A News.com reader writes: I realize from your previous columns that you're a Carly supporter, but playing the sexism card like you did won't work.
Shed no tears for Carly
In response to the Dec. 14 column by Charles Cooper, "Carly and the "babe" factor":
You just answered your own questions about why the press doesn't dwell on the physical appearance of Michael Capellas or Lou Gerstner--neither has been so publicly visible or--from another perspective--overexposed as Carly.
And it wasn't Hewlett-Packard that "fostered a cult of Carlymania," it was Carly herself. Careful examination of the print ads and TV commercials showing her outside the fabled garage will reveal no evidence that she was coerced into doing them at gunpoint. On the contrary, she seemed to revel in the attention she was getting. To some of us, the ads and hypervisibility she was seeking/getting were signs of unhealthy egotism; for example, when did you ever see Jack Welch in an ad for a General Electric product?
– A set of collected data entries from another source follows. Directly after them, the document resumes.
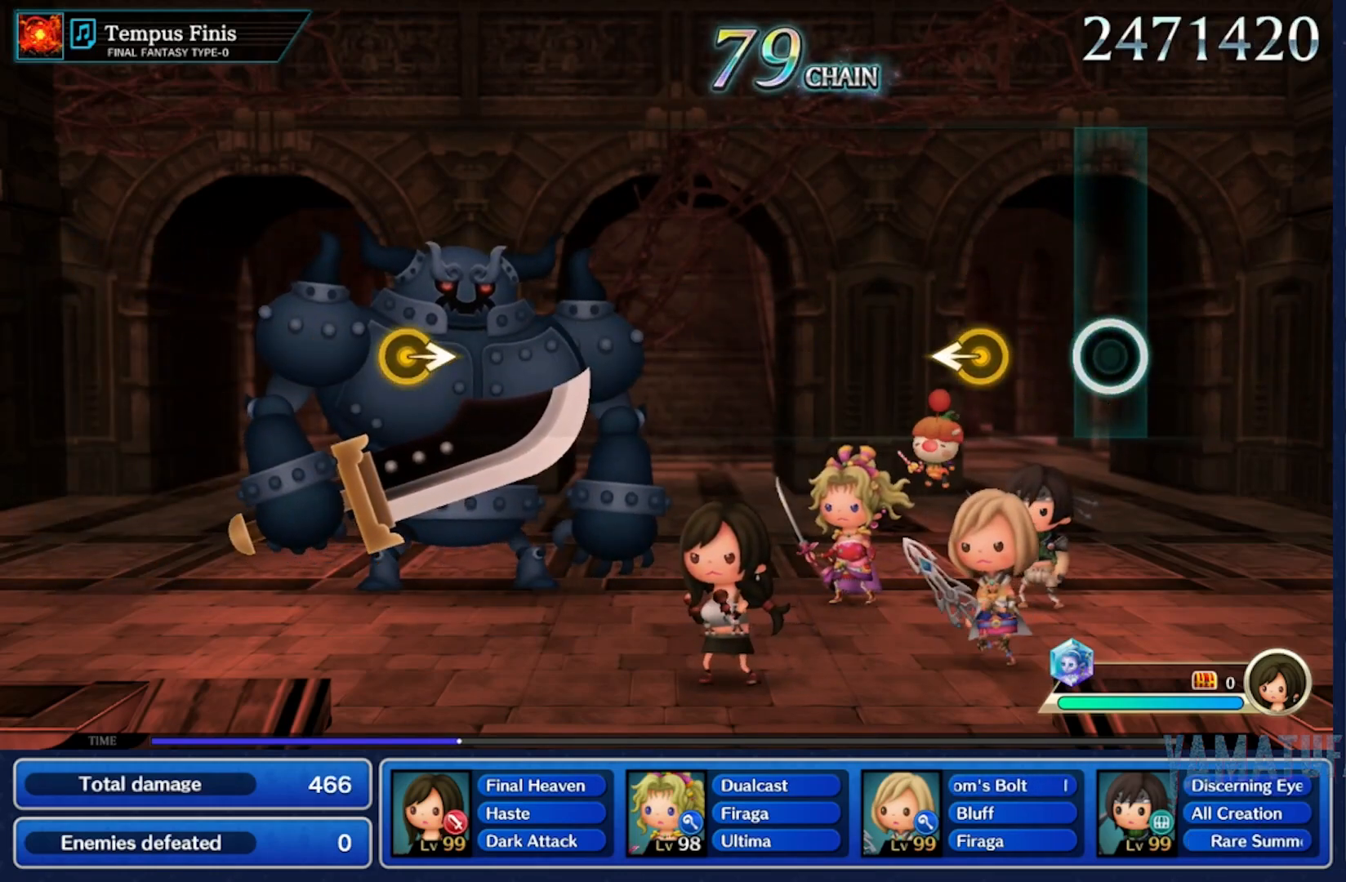
{"buttons": [], "left_stick": "center", "right_stick": "center", "button_events": []}
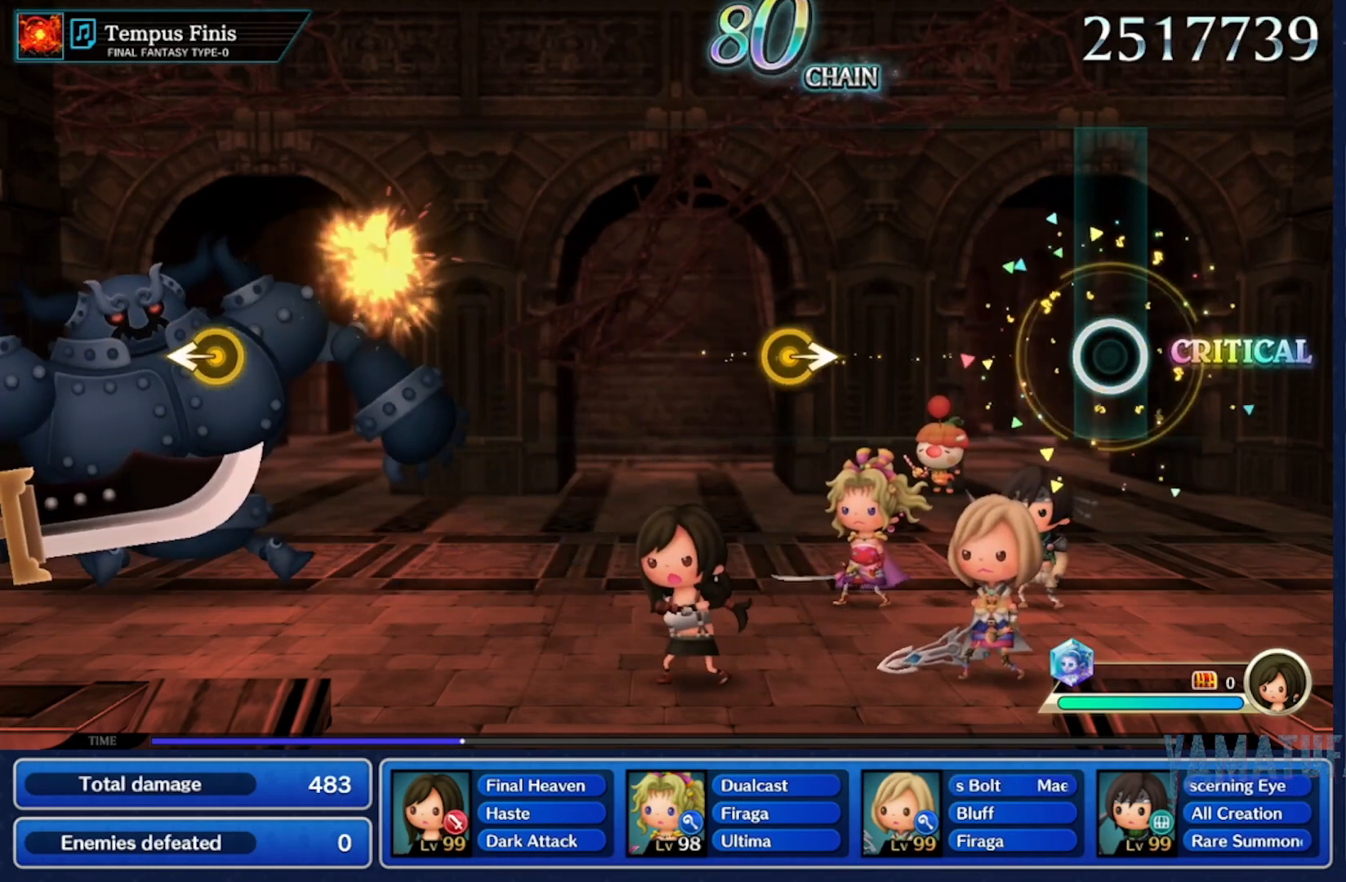
{"buttons": [], "left_stick": "right", "right_stick": "center", "button_events": []}
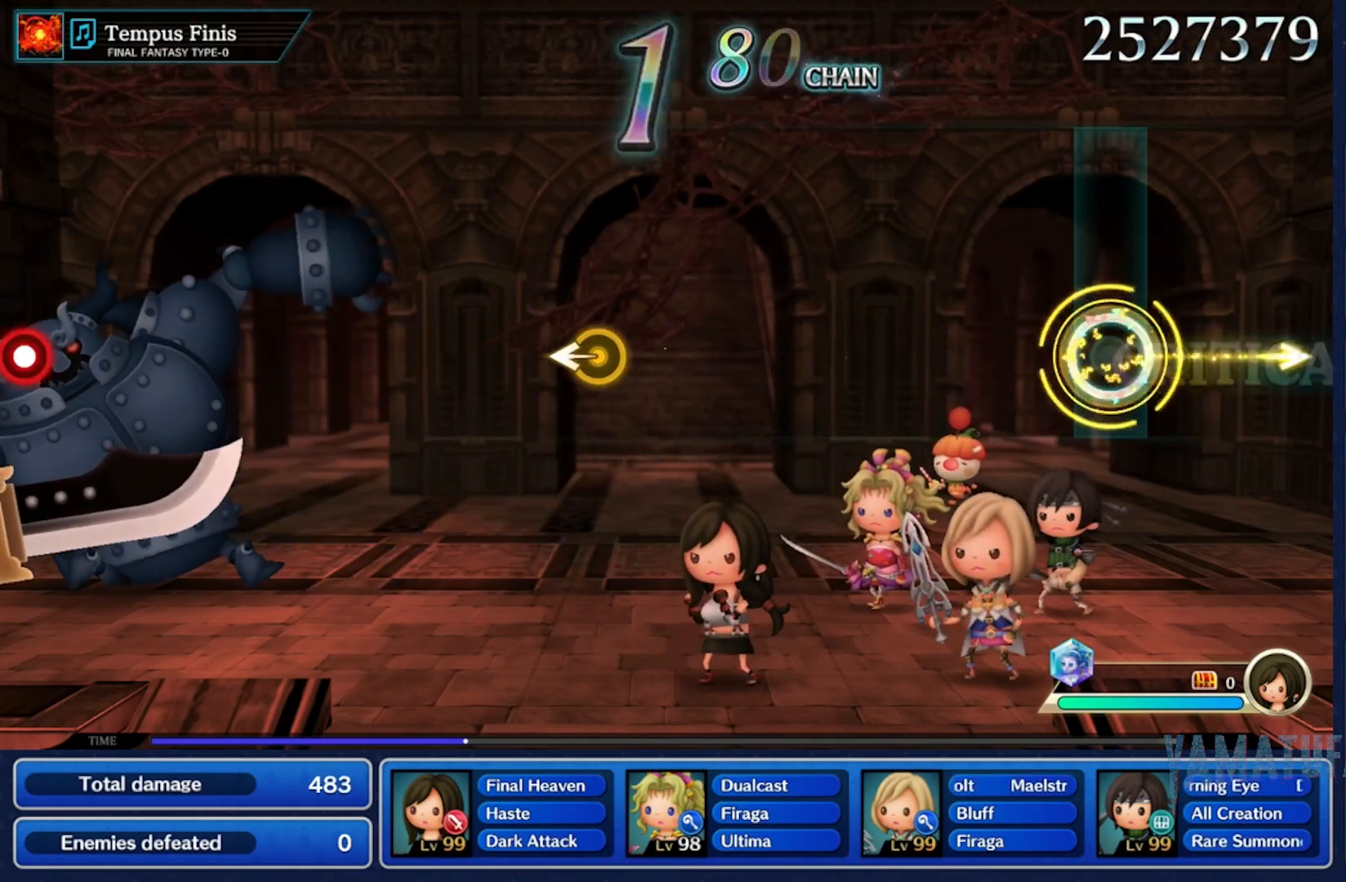
{"buttons": [], "left_stick": "center", "right_stick": "center", "button_events": []}
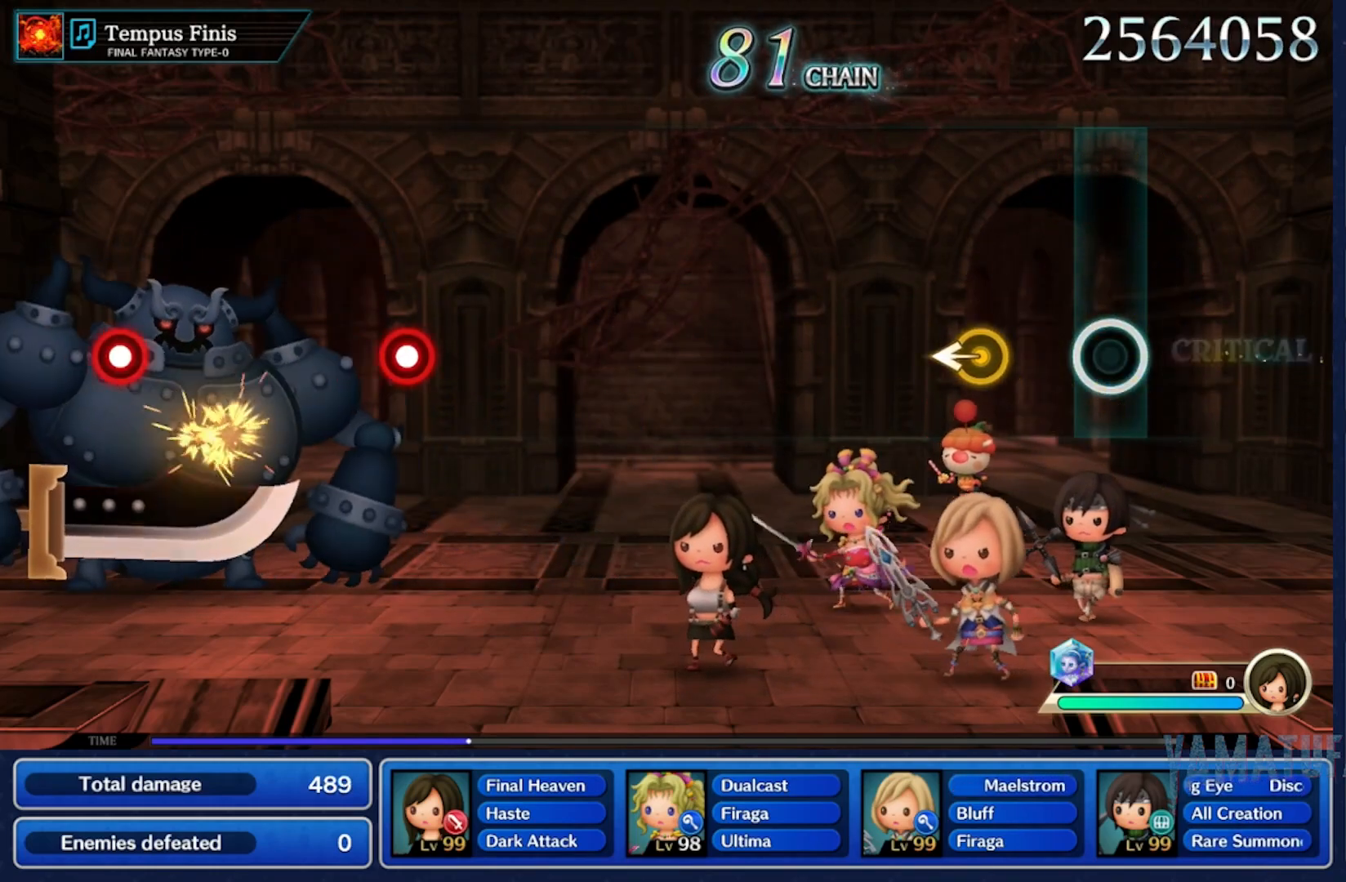
{"buttons": [], "left_stick": "center", "right_stick": "center", "button_events": []}
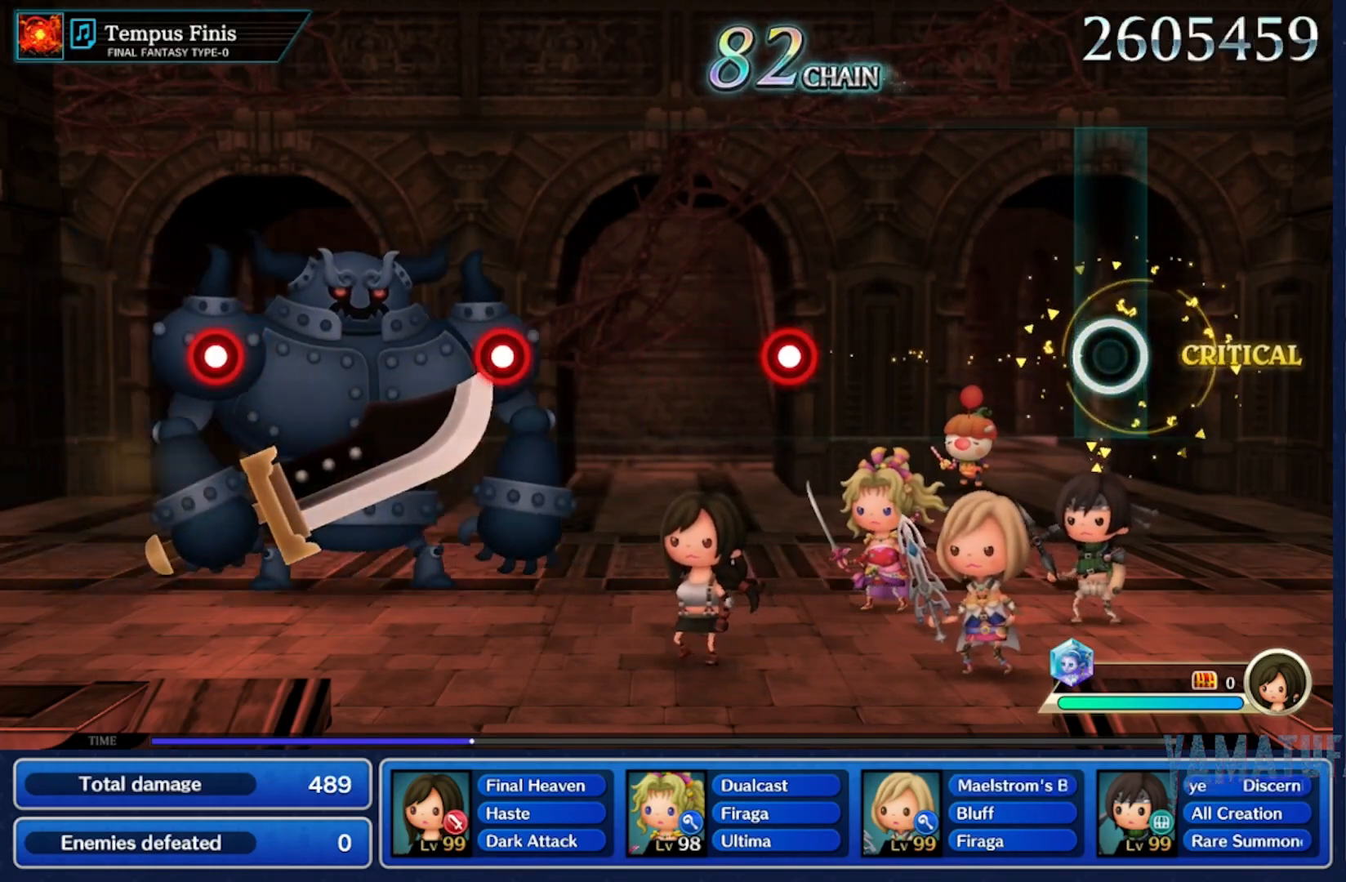
{"buttons": ["R2"], "left_stick": "center", "right_stick": "center", "button_events": [[450, "R2", "down"]]}
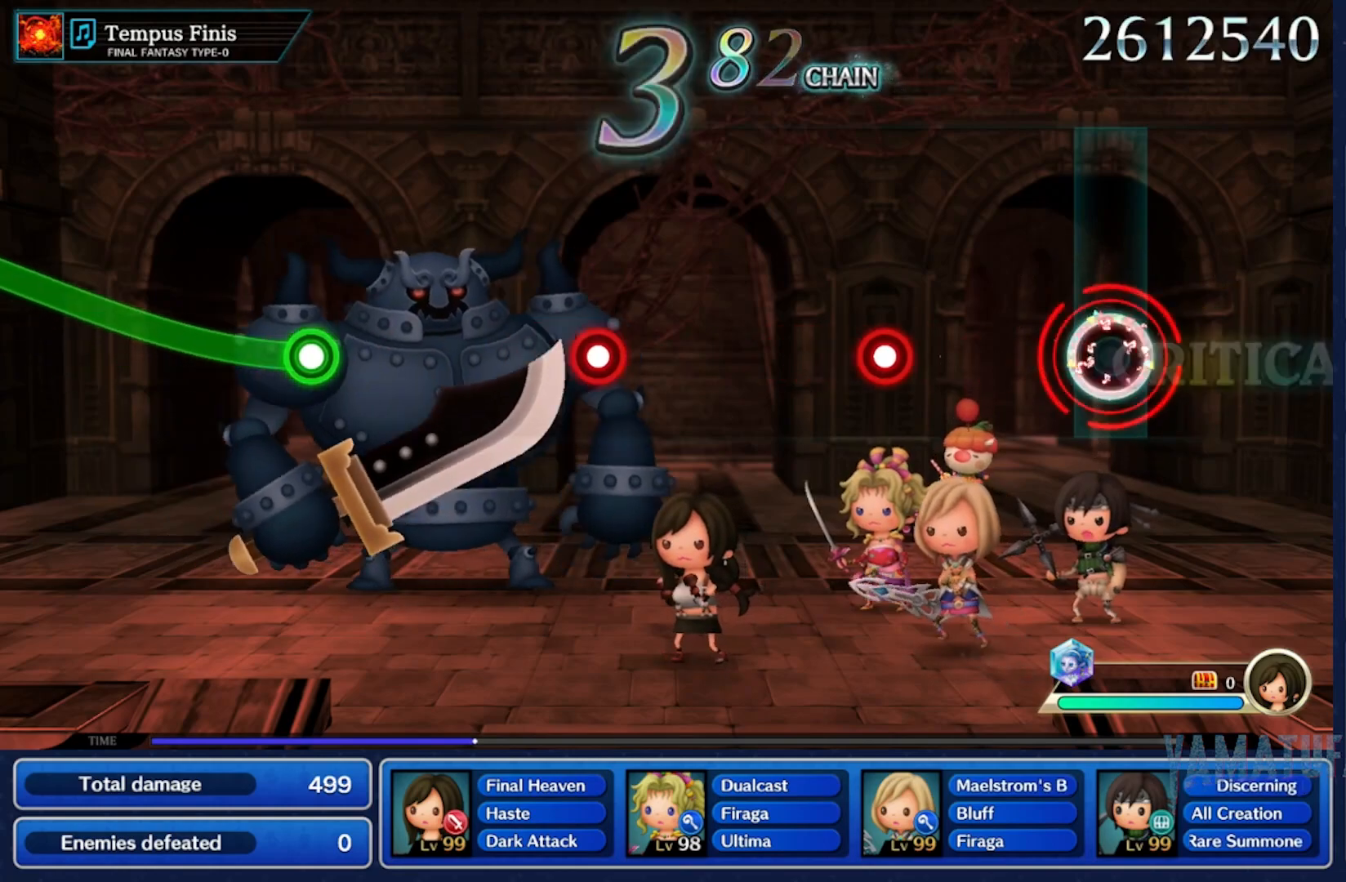
{"buttons": [], "left_stick": "center", "right_stick": "center", "button_events": [[83, "R2", "up"], [317, "R2", "down"], [450, "R2", "up"]]}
I realize from your previous columns that you're a Carly supporter, but playing the sexism card like you did won't work. Carly has tried to manipulate her public image and she has sought the spotlight. Thus, it's only natural, and fair, that she will be judged upon superficial criteria like handshakes. And you must admit that handshake strength has been described in innumerable profiles of male executives.
To her credit, Carly has correctly diagnosed that the "HP Way" has become a handicap and that HP needs a thorough shaking from top to bottom. To her detriment, however, she has prescribed the wrong medicine for the disease. Compaq is a deeply troubled PC maker and adding it to HP will produce the same "success" that the acquisition of Digital Equipment had for Compaq. Managers unable to bring about internal change tend to resort to acquisitions; Carly's previous attempt to acquire Price shows she is relying on external acquisitions to disguise her failure to change HP's culture. And the rebellion of the various foundations is a damning indictment of her failure to understand the politics of large HP shareholders and bring them on board prior to announcing the acquisition. She clearly didn't do her homework properly.
Shed no tears for Carly. Yes, she will soon be out of HP, but her golden parachute will be golden indeed.